◆ THE PROBLEM
Take the lines below beginning at the line that has "33: (577, 331, 6.29)" and stopping after the line that has "41: (856, 259, 19.06)", and print them exactly as they are, with no other lines.

◆ RECORDS SHOWN
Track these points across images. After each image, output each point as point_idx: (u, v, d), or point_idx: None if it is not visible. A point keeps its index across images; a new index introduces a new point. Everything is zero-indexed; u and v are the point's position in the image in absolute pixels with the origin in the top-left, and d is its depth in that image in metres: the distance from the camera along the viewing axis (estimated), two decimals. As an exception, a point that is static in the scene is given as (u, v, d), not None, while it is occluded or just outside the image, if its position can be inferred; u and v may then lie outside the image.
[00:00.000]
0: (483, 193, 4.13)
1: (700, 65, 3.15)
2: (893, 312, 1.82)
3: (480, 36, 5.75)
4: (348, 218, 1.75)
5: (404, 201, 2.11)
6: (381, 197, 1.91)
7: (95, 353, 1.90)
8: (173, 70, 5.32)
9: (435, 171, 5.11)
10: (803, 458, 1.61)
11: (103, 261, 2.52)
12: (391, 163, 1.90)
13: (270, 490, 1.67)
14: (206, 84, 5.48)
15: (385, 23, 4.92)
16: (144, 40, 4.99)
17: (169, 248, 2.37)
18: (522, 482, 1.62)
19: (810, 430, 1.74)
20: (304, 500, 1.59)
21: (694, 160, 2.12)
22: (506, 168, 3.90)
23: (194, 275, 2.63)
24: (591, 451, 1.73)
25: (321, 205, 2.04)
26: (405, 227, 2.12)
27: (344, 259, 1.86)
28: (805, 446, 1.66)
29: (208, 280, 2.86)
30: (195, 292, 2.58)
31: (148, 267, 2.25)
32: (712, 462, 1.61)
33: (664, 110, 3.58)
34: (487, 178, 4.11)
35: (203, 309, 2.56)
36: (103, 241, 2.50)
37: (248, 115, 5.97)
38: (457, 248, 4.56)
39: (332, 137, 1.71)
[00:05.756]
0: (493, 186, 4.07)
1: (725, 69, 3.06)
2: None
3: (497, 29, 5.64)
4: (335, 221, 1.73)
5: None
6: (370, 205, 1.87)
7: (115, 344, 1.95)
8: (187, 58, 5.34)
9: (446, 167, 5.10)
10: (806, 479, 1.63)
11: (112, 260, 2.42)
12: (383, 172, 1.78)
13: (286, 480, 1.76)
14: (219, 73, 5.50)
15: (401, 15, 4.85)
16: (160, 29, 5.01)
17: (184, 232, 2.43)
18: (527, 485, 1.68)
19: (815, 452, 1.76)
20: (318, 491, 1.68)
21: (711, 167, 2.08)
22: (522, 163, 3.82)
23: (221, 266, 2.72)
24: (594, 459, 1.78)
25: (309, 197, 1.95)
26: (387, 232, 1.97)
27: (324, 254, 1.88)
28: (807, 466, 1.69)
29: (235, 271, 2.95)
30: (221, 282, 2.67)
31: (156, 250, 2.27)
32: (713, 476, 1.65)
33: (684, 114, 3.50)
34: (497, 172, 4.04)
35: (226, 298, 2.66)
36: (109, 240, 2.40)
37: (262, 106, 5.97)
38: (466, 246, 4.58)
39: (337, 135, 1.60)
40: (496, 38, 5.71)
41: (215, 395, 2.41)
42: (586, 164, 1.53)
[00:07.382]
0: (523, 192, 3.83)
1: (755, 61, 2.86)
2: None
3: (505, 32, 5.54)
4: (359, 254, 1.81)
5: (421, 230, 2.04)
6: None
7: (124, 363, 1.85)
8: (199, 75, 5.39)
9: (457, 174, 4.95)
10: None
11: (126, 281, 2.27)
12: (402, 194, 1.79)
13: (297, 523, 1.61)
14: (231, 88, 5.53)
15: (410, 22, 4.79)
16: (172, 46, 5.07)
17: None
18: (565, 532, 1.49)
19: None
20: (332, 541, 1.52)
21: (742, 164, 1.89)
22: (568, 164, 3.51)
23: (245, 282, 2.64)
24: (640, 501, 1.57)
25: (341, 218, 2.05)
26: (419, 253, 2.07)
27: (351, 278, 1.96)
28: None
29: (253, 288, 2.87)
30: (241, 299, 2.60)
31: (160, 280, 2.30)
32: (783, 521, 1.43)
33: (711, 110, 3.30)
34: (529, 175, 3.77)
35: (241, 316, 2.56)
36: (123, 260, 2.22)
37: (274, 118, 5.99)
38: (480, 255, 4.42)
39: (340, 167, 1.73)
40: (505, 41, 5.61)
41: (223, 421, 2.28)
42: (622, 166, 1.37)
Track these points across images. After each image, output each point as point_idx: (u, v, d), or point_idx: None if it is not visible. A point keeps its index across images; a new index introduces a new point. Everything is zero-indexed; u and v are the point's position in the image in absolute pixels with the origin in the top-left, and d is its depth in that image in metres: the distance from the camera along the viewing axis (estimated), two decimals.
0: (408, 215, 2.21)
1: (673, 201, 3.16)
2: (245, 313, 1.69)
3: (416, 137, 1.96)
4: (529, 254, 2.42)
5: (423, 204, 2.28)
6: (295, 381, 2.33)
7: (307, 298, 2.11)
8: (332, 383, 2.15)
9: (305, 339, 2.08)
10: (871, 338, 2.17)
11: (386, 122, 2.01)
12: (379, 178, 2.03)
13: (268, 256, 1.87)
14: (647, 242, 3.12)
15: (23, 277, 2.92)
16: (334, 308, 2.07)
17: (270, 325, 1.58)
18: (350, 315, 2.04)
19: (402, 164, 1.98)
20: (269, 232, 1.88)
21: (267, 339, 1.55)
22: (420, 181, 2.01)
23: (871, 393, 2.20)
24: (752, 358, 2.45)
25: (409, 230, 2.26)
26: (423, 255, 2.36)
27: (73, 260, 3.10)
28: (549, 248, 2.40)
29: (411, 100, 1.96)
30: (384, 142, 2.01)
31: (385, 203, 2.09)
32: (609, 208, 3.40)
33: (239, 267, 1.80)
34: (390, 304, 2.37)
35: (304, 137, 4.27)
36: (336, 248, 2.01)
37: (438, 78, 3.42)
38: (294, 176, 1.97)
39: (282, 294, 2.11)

--

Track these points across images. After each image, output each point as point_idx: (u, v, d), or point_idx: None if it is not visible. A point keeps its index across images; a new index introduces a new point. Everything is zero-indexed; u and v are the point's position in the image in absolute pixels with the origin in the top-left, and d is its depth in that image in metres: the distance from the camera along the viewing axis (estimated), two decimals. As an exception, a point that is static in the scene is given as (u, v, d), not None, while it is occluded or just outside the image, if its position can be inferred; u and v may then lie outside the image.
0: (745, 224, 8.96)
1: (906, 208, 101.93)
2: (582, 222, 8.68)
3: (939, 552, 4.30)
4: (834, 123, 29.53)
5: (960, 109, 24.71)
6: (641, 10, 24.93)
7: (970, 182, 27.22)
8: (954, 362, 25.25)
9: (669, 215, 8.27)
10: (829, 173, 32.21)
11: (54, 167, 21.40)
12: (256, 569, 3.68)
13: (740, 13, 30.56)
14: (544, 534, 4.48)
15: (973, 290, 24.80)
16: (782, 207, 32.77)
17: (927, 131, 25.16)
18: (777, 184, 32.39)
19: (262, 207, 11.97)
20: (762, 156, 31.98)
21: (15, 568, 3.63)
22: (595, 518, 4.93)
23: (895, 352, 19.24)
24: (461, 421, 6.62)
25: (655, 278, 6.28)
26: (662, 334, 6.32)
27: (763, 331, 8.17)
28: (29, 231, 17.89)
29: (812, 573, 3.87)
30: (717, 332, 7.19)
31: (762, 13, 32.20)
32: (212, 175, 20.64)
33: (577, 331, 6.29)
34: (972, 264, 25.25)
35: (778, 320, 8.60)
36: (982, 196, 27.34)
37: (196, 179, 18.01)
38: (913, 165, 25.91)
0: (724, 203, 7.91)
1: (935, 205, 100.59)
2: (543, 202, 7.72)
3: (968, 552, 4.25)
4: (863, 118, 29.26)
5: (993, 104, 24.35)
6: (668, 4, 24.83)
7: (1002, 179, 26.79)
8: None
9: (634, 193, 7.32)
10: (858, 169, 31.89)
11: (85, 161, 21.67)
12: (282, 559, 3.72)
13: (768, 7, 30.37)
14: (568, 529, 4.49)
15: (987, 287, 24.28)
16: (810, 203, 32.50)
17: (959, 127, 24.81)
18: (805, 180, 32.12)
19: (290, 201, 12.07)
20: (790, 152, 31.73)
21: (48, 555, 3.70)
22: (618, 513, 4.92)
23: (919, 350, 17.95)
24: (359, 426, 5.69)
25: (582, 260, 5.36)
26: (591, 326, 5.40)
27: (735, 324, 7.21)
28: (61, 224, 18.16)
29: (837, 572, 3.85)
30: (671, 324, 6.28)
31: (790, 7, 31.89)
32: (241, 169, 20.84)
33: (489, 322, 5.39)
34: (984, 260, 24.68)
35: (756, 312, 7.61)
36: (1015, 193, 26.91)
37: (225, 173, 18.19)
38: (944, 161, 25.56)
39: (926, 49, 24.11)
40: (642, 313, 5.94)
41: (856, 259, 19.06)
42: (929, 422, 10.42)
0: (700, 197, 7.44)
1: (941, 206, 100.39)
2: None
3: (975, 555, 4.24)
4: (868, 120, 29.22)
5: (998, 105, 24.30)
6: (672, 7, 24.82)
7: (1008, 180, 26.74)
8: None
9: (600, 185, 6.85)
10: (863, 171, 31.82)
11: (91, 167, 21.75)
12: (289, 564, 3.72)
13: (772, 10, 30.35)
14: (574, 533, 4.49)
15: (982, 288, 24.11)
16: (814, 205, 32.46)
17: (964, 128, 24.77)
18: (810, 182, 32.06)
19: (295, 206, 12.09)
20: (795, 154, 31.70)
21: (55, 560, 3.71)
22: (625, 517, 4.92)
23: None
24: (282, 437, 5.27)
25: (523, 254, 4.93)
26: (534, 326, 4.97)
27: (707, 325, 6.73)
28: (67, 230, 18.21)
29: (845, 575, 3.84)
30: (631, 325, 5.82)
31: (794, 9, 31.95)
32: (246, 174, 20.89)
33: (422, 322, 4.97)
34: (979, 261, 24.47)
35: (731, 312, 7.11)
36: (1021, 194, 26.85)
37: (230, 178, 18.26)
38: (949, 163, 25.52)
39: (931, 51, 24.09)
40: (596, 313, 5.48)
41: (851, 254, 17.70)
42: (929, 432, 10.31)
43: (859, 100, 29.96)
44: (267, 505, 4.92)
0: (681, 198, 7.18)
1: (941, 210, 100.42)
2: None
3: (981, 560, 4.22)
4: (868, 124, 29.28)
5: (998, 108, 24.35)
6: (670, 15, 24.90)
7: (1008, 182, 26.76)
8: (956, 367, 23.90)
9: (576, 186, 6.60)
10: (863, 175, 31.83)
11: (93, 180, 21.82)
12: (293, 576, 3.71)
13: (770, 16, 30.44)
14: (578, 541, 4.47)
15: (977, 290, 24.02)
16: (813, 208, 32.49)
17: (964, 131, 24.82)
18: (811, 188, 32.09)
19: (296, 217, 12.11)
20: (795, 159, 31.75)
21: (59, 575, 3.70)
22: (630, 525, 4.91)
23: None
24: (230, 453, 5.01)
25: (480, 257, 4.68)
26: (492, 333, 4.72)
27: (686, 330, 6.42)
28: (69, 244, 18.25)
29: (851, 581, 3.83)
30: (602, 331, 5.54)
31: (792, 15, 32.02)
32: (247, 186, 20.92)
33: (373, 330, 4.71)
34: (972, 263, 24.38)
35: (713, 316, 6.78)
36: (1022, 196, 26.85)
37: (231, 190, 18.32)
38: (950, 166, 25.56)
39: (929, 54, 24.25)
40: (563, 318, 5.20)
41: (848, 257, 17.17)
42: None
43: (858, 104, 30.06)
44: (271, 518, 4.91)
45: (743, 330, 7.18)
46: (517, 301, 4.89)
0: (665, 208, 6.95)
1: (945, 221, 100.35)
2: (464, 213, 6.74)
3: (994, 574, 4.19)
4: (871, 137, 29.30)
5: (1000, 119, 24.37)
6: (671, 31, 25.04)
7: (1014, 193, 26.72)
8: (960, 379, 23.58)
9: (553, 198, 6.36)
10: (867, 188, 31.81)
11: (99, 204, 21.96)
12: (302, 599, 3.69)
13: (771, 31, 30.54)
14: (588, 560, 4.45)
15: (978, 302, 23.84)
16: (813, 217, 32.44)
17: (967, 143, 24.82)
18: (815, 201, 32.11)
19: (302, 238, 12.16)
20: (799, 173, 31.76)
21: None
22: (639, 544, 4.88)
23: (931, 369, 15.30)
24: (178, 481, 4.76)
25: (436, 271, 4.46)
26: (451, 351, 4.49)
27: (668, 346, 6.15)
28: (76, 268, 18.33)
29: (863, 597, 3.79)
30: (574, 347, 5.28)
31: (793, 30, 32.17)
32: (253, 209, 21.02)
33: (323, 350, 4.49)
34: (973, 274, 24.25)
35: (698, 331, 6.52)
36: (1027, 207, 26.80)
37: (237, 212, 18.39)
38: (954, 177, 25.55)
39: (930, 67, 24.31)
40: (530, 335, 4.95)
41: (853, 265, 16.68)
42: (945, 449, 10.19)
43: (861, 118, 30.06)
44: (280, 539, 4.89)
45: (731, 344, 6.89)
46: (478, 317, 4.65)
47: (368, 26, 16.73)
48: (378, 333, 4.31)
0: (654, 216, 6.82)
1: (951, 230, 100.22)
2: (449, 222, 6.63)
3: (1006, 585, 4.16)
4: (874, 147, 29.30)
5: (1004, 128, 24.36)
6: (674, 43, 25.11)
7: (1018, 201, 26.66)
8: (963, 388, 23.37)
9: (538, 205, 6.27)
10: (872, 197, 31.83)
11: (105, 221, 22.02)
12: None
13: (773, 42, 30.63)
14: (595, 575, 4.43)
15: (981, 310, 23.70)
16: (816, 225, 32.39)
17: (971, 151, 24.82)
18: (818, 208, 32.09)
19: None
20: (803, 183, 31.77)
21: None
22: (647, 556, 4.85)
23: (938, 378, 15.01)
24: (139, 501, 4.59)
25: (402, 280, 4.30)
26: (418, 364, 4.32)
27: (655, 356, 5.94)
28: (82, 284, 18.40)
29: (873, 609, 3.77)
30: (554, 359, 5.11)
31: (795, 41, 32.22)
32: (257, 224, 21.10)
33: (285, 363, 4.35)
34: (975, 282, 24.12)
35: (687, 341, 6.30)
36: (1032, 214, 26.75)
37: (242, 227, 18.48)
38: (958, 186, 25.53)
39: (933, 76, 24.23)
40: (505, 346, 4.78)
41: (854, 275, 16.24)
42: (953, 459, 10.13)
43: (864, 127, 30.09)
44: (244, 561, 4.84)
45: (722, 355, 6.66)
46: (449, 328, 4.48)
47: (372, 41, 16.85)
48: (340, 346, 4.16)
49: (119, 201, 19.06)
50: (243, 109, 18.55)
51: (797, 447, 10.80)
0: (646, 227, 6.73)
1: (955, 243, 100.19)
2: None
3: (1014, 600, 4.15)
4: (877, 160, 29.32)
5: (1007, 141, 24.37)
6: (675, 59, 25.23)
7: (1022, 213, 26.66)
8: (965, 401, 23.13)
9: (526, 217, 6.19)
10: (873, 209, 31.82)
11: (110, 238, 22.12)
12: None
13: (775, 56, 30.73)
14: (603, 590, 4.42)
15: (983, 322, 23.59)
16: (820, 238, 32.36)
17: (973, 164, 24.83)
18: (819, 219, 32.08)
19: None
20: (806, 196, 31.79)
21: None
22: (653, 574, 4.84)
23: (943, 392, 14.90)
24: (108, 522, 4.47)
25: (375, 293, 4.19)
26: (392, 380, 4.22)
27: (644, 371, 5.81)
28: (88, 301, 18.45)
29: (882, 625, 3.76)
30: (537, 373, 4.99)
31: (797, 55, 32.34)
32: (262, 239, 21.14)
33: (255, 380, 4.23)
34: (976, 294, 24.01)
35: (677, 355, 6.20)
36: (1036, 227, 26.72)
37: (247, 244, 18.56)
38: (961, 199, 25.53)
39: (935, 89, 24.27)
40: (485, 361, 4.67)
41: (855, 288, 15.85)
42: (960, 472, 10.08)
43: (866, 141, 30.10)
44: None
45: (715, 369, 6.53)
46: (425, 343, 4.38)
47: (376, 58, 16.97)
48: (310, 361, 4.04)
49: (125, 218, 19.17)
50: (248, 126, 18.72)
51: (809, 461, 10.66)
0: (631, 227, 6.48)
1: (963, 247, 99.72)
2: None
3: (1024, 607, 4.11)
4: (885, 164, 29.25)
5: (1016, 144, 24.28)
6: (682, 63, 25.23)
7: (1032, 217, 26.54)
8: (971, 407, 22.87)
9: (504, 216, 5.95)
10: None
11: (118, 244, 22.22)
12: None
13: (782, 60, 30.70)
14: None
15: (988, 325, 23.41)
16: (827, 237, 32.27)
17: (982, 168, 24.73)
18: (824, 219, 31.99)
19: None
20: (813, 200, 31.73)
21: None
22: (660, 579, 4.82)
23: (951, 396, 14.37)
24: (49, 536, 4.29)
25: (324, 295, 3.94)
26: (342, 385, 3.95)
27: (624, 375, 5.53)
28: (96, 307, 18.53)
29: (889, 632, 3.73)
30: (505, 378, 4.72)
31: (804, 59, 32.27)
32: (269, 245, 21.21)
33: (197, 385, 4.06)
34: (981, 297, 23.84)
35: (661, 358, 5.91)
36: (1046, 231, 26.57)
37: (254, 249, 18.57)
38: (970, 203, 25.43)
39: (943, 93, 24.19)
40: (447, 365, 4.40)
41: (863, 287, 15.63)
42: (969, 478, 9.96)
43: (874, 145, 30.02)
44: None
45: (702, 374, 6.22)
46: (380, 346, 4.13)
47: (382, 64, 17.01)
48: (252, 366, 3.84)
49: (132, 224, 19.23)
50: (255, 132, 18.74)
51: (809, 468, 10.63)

◆ RESPONSE TO THE TASK
33: (577, 331, 6.29)
34: (972, 264, 25.25)
35: (778, 320, 8.60)
36: (982, 196, 27.34)
37: (196, 179, 18.01)
38: (913, 165, 25.91)
0: (724, 203, 7.91)
1: (935, 205, 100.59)
2: (543, 202, 7.72)
3: (968, 552, 4.25)
4: (863, 118, 29.26)
5: (993, 104, 24.35)
6: (668, 4, 24.83)
7: (1002, 179, 26.79)
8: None
9: (634, 193, 7.32)
10: (858, 169, 31.89)
11: (85, 161, 21.67)
12: (282, 559, 3.72)
13: (768, 7, 30.37)
14: (568, 529, 4.49)
15: (987, 287, 24.28)
16: (810, 203, 32.50)
17: (959, 127, 24.81)
18: (805, 180, 32.12)
19: (290, 201, 12.07)
20: (790, 152, 31.73)
21: (48, 555, 3.70)
22: (618, 513, 4.92)
23: (919, 350, 17.95)
24: (359, 426, 5.69)
25: (582, 260, 5.36)
26: (591, 326, 5.40)
27: (735, 324, 7.21)
28: (61, 224, 18.16)
29: (837, 572, 3.85)
30: (671, 324, 6.28)
31: (790, 7, 31.89)
32: (241, 169, 20.84)
33: (489, 322, 5.39)
34: (984, 260, 24.68)
35: (756, 312, 7.61)
36: (1015, 193, 26.91)
37: (225, 173, 18.19)
38: (944, 161, 25.56)
39: (926, 49, 24.11)
40: (642, 313, 5.94)
41: (856, 259, 19.06)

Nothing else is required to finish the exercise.